• _Given problem_
In the OpenMP runtime library article below, swap "synchronization" for "coordination" and write out the passage starting at "In our earlier" and ending at "multicore programming models.".
======== Extracted text ========
A portable OpenMP runtime library based on the embedded MCA APIs: Part 2 - Embedded.com

A portable OpenMP runtime library based on the embedded MCA APIs: Part 2

In our earlier article on building a portable OpenMP runtime library for embedded multicore designs based on the Multicore Association APIs, we described how the feature sets of the two programming models could be configured to work together and how to create threads in an optimal manner as well as handle the memory system efficiently

In this article we discuss another important consideration: how to deal with a key implementation challenge relating to synchronization of primitives used in these two multicore programming models.

In the previous article, “A Portable OpenMP Runtime Library Based on MCA APIs for Embedded Systems – Part 1”, an overview of MCA APIs was given. We established a correlation between the feature sets of OpenMP and MCA. We also discussed methodologies to create threads in an optimal manner and to handle the memory system efficiently in the more limited resource environment of most embedded designs.
======== Data ========
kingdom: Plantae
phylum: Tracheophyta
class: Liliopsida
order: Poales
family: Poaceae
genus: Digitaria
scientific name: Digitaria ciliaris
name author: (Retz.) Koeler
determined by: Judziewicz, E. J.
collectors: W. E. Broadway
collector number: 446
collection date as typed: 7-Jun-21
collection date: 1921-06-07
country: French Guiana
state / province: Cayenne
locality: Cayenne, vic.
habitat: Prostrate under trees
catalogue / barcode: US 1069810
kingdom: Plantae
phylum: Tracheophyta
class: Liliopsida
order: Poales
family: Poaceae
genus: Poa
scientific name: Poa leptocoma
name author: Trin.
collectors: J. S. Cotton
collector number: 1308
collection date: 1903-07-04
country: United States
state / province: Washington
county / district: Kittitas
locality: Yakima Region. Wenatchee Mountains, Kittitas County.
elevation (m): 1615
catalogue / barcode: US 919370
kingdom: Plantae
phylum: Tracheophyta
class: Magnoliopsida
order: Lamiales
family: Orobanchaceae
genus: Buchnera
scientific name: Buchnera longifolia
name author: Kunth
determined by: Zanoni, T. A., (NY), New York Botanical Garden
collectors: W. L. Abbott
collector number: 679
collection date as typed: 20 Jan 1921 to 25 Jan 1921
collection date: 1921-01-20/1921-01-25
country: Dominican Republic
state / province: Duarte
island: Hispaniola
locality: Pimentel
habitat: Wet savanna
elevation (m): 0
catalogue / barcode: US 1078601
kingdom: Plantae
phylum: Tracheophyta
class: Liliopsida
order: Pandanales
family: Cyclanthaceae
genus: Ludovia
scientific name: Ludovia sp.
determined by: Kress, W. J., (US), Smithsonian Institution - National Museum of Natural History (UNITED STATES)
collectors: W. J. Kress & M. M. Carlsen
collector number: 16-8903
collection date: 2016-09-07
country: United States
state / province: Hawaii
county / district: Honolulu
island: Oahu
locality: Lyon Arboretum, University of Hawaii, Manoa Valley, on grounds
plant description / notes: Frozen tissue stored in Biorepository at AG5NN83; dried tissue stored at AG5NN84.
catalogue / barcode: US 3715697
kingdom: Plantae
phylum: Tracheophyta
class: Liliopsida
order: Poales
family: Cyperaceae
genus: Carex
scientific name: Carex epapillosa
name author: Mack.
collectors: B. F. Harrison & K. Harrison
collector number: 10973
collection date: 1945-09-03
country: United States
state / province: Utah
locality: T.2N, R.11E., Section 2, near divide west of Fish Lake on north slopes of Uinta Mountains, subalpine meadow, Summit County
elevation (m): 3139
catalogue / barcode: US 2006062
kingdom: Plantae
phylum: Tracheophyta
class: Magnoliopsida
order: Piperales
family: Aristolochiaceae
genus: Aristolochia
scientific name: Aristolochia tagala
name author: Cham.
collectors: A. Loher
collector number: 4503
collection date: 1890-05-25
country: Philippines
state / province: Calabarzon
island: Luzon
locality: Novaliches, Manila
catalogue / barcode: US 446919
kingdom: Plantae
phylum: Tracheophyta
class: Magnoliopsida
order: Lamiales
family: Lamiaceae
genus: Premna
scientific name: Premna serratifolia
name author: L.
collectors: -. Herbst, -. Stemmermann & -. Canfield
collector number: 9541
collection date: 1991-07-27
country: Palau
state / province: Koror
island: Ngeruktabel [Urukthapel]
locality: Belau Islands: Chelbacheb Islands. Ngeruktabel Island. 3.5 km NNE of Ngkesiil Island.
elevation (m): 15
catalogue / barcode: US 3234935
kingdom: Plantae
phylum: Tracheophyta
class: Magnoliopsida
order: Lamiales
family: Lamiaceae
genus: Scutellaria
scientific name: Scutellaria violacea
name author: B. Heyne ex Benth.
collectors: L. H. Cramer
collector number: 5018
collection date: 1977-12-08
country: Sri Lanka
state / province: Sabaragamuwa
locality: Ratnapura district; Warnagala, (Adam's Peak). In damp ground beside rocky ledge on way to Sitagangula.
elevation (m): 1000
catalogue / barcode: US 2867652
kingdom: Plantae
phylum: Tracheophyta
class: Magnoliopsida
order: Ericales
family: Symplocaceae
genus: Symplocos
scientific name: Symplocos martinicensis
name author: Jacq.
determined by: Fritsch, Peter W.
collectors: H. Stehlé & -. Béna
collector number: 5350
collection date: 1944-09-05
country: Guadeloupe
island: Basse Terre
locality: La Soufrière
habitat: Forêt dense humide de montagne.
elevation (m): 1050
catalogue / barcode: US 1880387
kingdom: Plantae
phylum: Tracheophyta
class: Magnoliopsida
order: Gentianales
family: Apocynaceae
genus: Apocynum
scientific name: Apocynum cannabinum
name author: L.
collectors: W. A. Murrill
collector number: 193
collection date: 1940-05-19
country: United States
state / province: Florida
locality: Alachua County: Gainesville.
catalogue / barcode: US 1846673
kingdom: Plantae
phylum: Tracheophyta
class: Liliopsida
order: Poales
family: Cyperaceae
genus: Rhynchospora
========
• _Finished task_
In our earlier article on building a portable OpenMP runtime library for embedded multicore designs based on the Multicore Association APIs, we described how the feature sets of the two programming models could be configured to work together and how to create threads in an optimal manner as well as handle the memory system efficiently

In this article we discuss another important consideration: how to deal with a key implementation challenge relating to coordination of primitives used in these two multicore programming models.